以前、同じように転職で入社した人が、現地の上司とあわずにすぐに辞めてしまったことがあったために、最終的な返事は、現地に行って現地の上司・同僚に会ってからにして欲しいという要請があったのだ。
結婚を控えていたSさんは、この現地面接にフィアンセを同行させた(もちろん、フィアンセ側の旅行費用まではA社も出してくれなかったが)。どんな場所か…、どこに住むか…、そんな新婚生活の設計にSさんとフィアンセは胸を膨らませていた。
面接はうまくいった。仕事をよく理解していたSさんは、現地スタッフともすぐに具体的な話ができ、相性の面でも問題はなかった。

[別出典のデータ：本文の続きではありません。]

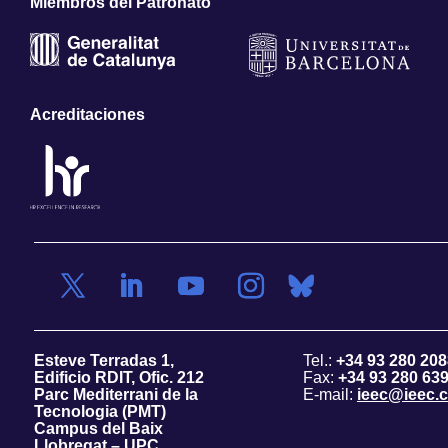
Miembros del Patronato
Acreditaciones
Esteve Terradas 1,
Tel.:
+34 93 280 208
Edificio RDIT, Ofic. 212
Fax:
+34 93 280 63
Parc Mediterrani de la
E-mail:
ieec@ieec.c
Tecnologia (PMT)
Campus del Baix
Llobregat – UPC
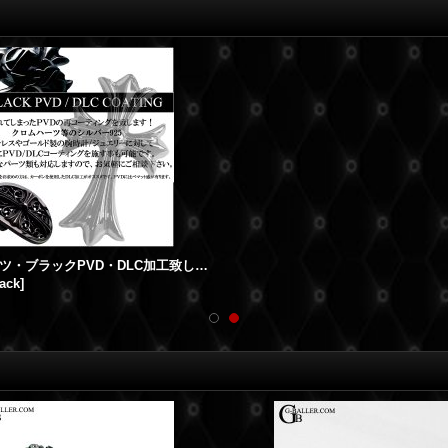
クロムハーツ・ブラックPVD・DLC加工致します!!
ack
]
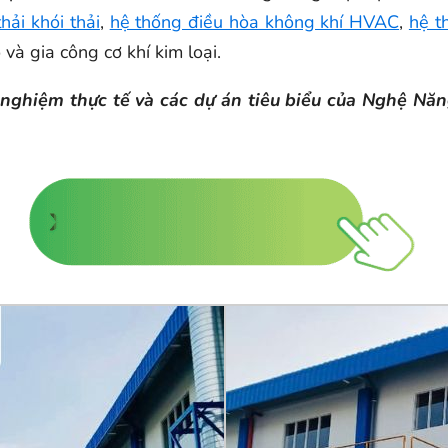
hải khói thải
,
hệ thống điều hòa không khí HVAC
,
hệ t
và gia công cơ khí kim loại.
nh nghiệm thực tế và các dự án tiêu biểu của Nghệ N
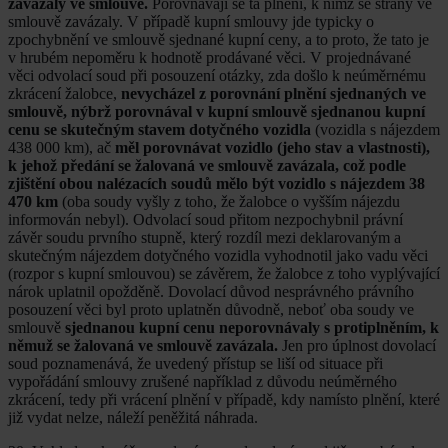
zavázaly ve smlouvě.
Porovnávají se ta plnění, k nimž se strany ve
smlouvě zavázaly. V případě kupní smlouvy jde typicky o
zpochybnění ve smlouvě sjednané kupní ceny, a to proto, že tato je
v hrubém nepoměru k hodnotě prodávané věci. V projednávané
věci odvolací soud při posouzení otázky, zda došlo k neúměrnému
zkrácení žalobce,
nevycházel z porovnání plnění sjednaných ve
smlouvě, nýbrž porovnával v kupní smlouvě sjednanou kupní
cenu se skutečným stavem dotyčného vozidla
(vozidla s nájezdem
438 000 km), ač
měl porovnávat vozidlo (jeho stav a vlastnosti),
k jehož předání se žalovaná ve smlouvě zavázala, což podle
zjištění obou nalézacích soudů mělo být vozidlo s nájezdem 38
470 km
(oba soudy vyšly z toho, že žalobce o vyšším nájezdu
informován nebyl). Odvolací soud přitom nezpochybnil právní
závěr soudu prvního stupně, který rozdíl mezi deklarovaným a
skutečným nájezdem dotyčného vozidla vyhodnotil jako vadu věci
(rozpor s kupní smlouvou) se závěrem, že žalobce z toho vyplývající
nárok uplatnil opožděně. Dovolací důvod nesprávného právního
posouzení věci byl proto uplatněn důvodně, neboť oba soudy ve
smlouvě
sjednanou kupní cenu neporovnávaly s protiplněním, k
němuž se žalovaná ve smlouvě zavázala.
Jen pro úplnost dovolací
soud poznamenává, že uvedený přístup se liší od situace při
vypořádání smlouvy zrušené například z důvodu neúměrného
zkrácení, tedy při vrácení plnění v případě, kdy namísto plnění, které
již vydat nelze, náleží peněžitá náhrada.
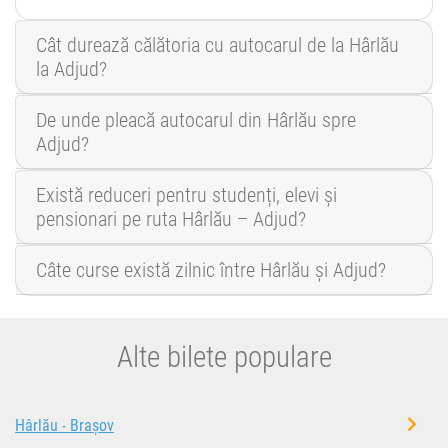
Cât durează călătoria cu autocarul de la Hârlău
la Adjud?
De unde pleacă autocarul din Hârlău spre
Adjud?
Există reduceri pentru studenți, elevi și
pensionari pe ruta Hârlău – Adjud?
Câte curse există zilnic între Hârlău și Adjud?
Alte bilete populare
Hârlău - Brașov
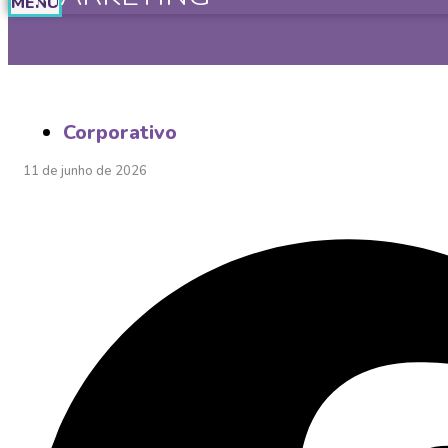
MENU
Corporativo
11 de junho de 2026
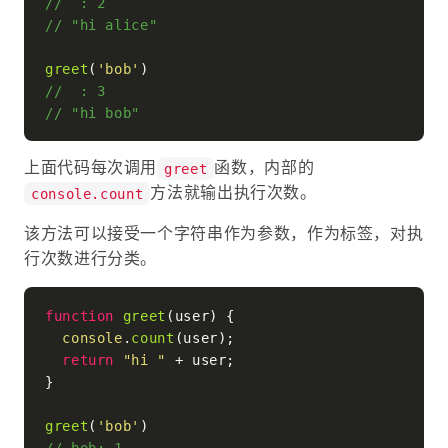
//  : 2
// "hi alice"
greet
(
'bob'
//  : 3
// "hi bob"
上面代码每次调用
函数，内部的
greet
方法就输出执行次数。
console.count
该方法可以接受一个字符串作为参数，作为标签，对执
行次数进行分类。
function
greet
(
user
) {

console
.
count
(user);

return
"hi "
 + user;

}

greet
(
'bob'
// bob: 1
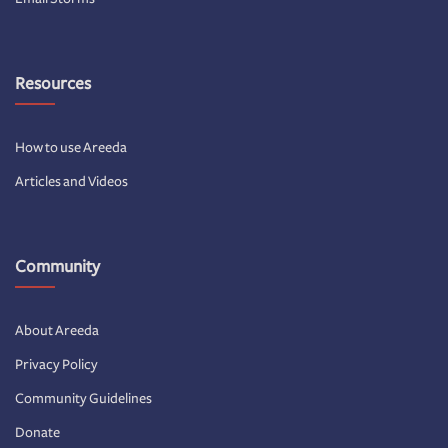
Resources
How to use Areeda
Articles and Videos
Community
About Areeda
Privacy Policy
Community Guidelines
Donate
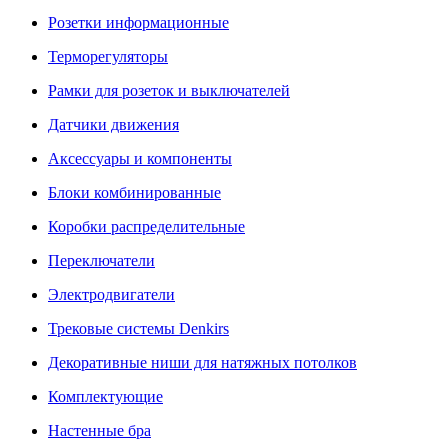
Розетки информационные
Терморегуляторы
Рамки для розеток и выключателей
Датчики движения
Аксессуары и компоненты
Блоки комбинированные
Коробки распределительные
Переключатели
Электродвигатели
Трековые системы Denkirs
Декоративные ниши для натяжных потолков
Комплектующие
Настенные бра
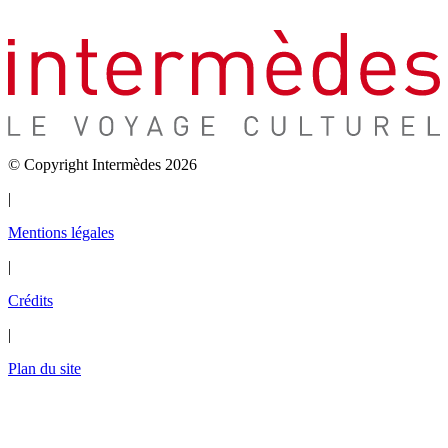
© Copyright Intermèdes 2026
|
Mentions légales
|
Crédits
|
Plan du site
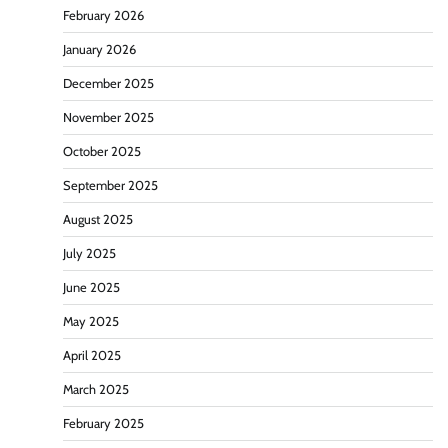
February 2026
January 2026
December 2025
November 2025
October 2025
September 2025
August 2025
July 2025
June 2025
May 2025
April 2025
March 2025
February 2025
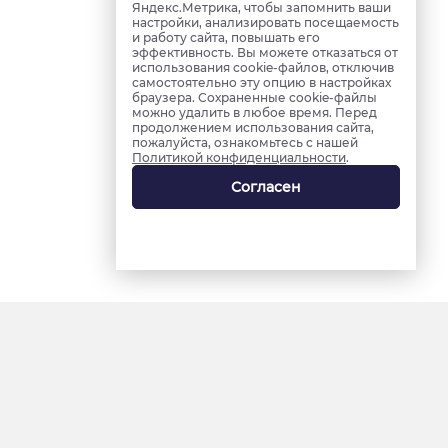
Яндекс.Метрика, чтобы запомнить ваши
настройки, анализировать посещаемость
и работу сайта, повышать его
эффективность. Вы можете отказаться от
использования cookie-файлов, отключив
самостоятельно эту опцию в настройках
браузера. Сохраненные cookie-файлы
можно удалить в любое время. Перед
продолжением использования сайта,
пожалуйста, ознакомьтесь с нашей
Политикой конфиденциальности
.
Согласен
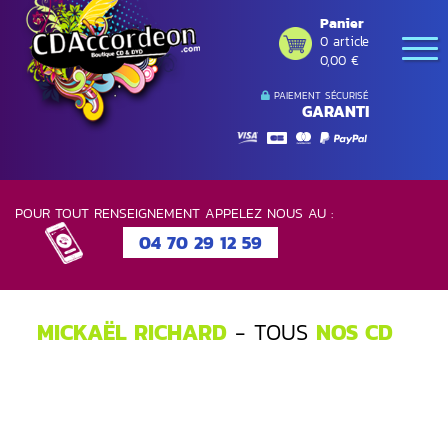
Panier
0 article
0,00 €
PAIEMENT SÉCURISÉ
GARANTI
POUR TOUT RENSEIGNEMENT APPELEZ NOUS AU :
04 70 29 12 59
MICKAËL RICHARD
- TOUS
NOS CD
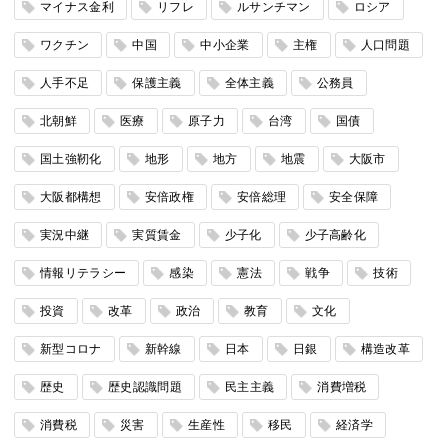
マイナス金利
リフレ
ルサンチマン
ロシア
ワクチン
中国
中小企業
主権
人口問題
人手不足
保護主義
全体主義
公務員
北朝鮮
医療
原子力
台湾
国債
国土強靭化
地形
地方
地震
大阪市
大阪都構想
安倍政権
安倍総理
安全保障
実況中継
実質賃金
少子化
少子高齢化
情報リテラシー
感染
憲法
戦争
技術
投資
改革
政治
教育
文化
新型コロナ
新幹線
日本
日銀
構造改革
歴史
歴史認識問題
民主主義
消費増税
消費税
災害
生産性
移民
経済学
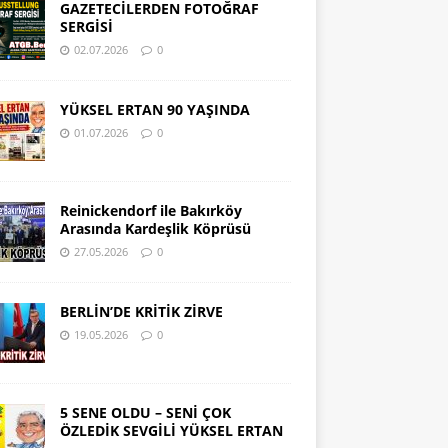
GAZETECİLERDEN FOTOĞRAF
SERGİSİ
02.07.2026
0
YÜKSEL ERTAN 90 YAŞINDA
01.07.2026
0
Reinickendorf ile Bakırköy
Arasında Kardeşlik Köprüsü
27.05.2026
0
BERLİN’DE KRİTİK ZİRVE
19.05.2026
0
5 SENE OLDU – SENİ ÇOK
ÖZLEDİK SEVGİLİ YÜKSEL ERTAN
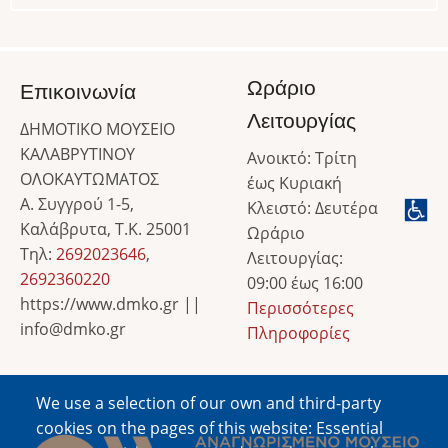
Ωράριο
Επικοινωνία
Λειτουργίας
ΔΗΜΟΤΙΚΟ ΜΟΥΣΕΙΟ
ΚΑΛΑΒΡΥΤΙΝΟΥ
Ανοικτό: Τρίτη
ΟΛΟΚΑΥΤΩΜΑΤΟΣ
έως Κυριακή
Α. Συγγρού 1-5,
Κλειστό: Δευτέρα
Καλάβρυτα, Τ.Κ. 25001
Ωράριο
Τηλ:
2692023646
,
Λειτουργίας:
2692360220
09:00 έως 16:00
https://www.dmko.gr ||
Περισσότερες
info@dmko.gr
Πληροφορίες
We use a selection of our own and third-party
Image
cookies on the pages of this website: Essential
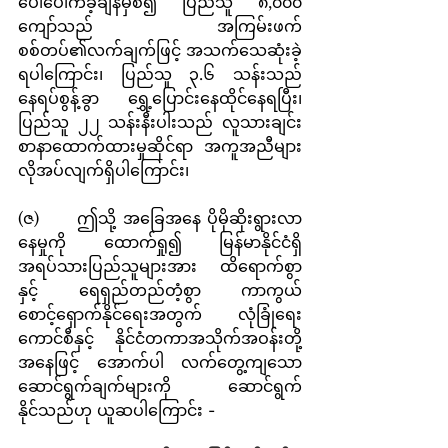
ပေါ်ပေါက်ခဲ့ချိန်မှစ၍ ပြည်သူ ၈,၀၀၀ 
ကျော်သည် အကြမ်းဖက် 
စစ်တပ်၏လက်ချက်ဖြင့် အသက်သေဆုံးခဲ့
ရပါကြောင်း၊ ပြည်သူ ၃.၆ သန်းသည် 
နေရပ်စွန့်ခွာ ရွှေ့ပြောင်းနေထိုင်နေရပြီး၊ 
ပြည်သူ ၂၂ သန်းနီးပါးသည် လူသားချင်း
စာနာထောက်ထားမှုဆိုင်ရာ အကူအညီများ 
လိုအပ်လျက်ရှိပါကြောင်း၊
(ဇ)      ဤသို့ အခြေအနေ ပိုမိုဆိုးရွားလာ
နေမှုကို ထောက်ရှု၍ မြန်မာနိုင်ငံရှိ 
အရပ်သားပြည်သူများအား ထိရောက်စွာ
နှင့် ရေရှည်တည်တံ့စွာ ကာကွယ်
စောင့်ရှောက်နိုင်ရေးအတွက် လုံခြုံရေး
ကောင်စီနှင့် နိုင်ငံတကာအသိုက်အဝန်းတို့
အနေဖြင့် အောက်ပါ လက်တွေ့ကျသော 
ဆောင်ရွက်ချက်များကို ဆောင်ရွက်
နိုင်သည်ဟု ယူဆပါကြောင်း -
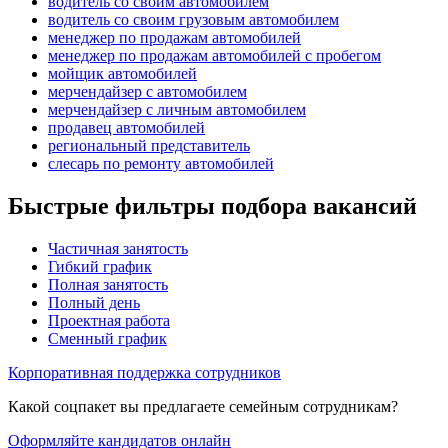
водитель со своим автомобилем
водитель со своим грузовым автомобилем
менеджер по продажам автомобилей
менеджер по продажам автомобилей с пробегом
мойщик автомобилей
мерчендайзер с автомобилем
мерчендайзер с личным автомобилем
продавец автомобилей
региональный представитель
слесарь по ремонту автомобилей
Быстрые фильтры подбора вакансий
Частичная занятость
Гибкий график
Полная занятость
Полный день
Проектная работа
Сменный график
Корпоративная поддержка сотрудников
Какой соцпакет вы предлагаете семейным сотрудникам?
Оформляйте кандидатов онлайн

しかし、同行したフィアンセは現地でニコリともしなかったという。彼女を苛立たせたもの、それは『暑さ』だった。
いくつかの観光スポットやレストランをまわった二人だったが、屋外はもちろん、屋内も冷房の効きが薄く、フィアンセはすぐに音をあげてしまった。
「三日滞在するのも苦痛なのに、こんなところで生活するなんて、とても無理」
フィアンセに反対されたこの転職は、現在白紙の状態である。
A社は「他に採用する人はいないので、取りあえず現状のメンバーで仕事はまわすしかありません。けれど、後からでもSさんがプロジェクトに加わってくれるのであれば、歓迎します」と、言ってくれている。
Sさんも諦めていない。なんとかフィアンセを説得してやりたい仕事を、と考えているが、彼女の両親も娘の話を聞いて転職反対に回っており、見通しは明るくない。
面談の様子を見ていた我々としては、「あれだけ熱くSさんを見つめていた彼女なのに」と、つい思ってしまうわけであるが…。
結局、『熱さ』よりも『暑さ』の方が強力であるということなのだろうか。
※このコラムは、事実を元にしたフィクションです。